A new platform for selling and trading renewable electricity is on the horizon, and is due to be developed over the next few years with blockchain-enabled software which will enable peer to peer energy trading among citizens, communities and co-operatives.
As part of the Government of Ireland funding for Disruptive Technologies, The International Energy Research Centre has partnered with a number of leading Irish universities and SME’s to develop this disruptive technology platform, which will be known as the Co-operative Energy Trading System. The fund was launched last week in Cork, and will fund 27 different innovative projects in health, food, ICT and manufacturing.
The main aim of the project is to empower consumers and communities to generate renewable energy in their own premises, or in solar and wind farms and to trade the energy with other communities. The project will provide an easy to use platform for the energy trading and is expected to significantly contribute to the effort of meeting the national targets for greenhouse gas emissions reductions, and provide for security of supply of energy.
The current electricity system is not flexible or decentralised enough to cope with the expected massive integration of renewables and distributed energy resources over the coming years as demand for electricity increases from electric vehicles and heat pumps.

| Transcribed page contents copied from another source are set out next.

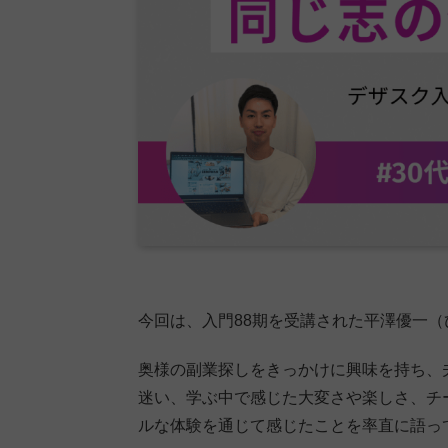
今回は、入門88期を受講された平澤優一
奥様の副業探しをきっかけに興味を持ち、
迷い、学ぶ中で感じた大変さや楽しさ、チ
ルな体験を通じて感じたことを率直に語っ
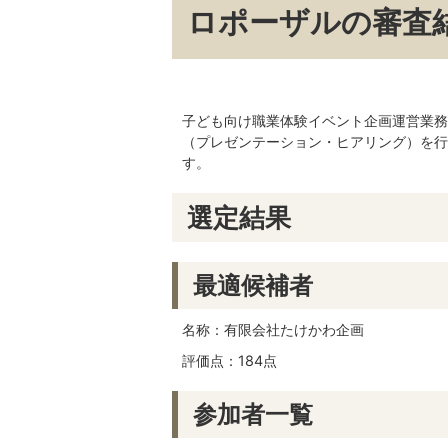
ロポーザルの審査
子ども向け職業体験イベント企画運営業務
（プレゼンテーション・ヒアリング）を行
す。
選定結果
最適候補者
名称：有限会社たけかわ企画
評価点：184点
参加者一覧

This Co-operative Energy Trading System (CENTS) will treat all producers of renewable energy as a supplier to an energy cooperative; the cooperative will then manage on their behalf the trading of the energy they produce, using an online system with Blockchain as the distributed ledger of trades.
Project partners include, Community Renewable Energy Supply (the electricity supplier at the center of Community Power), MPower, msemicon, University College Cork, NUI Galway and Dublin Institute of Technology, and the International Energy Research Centre.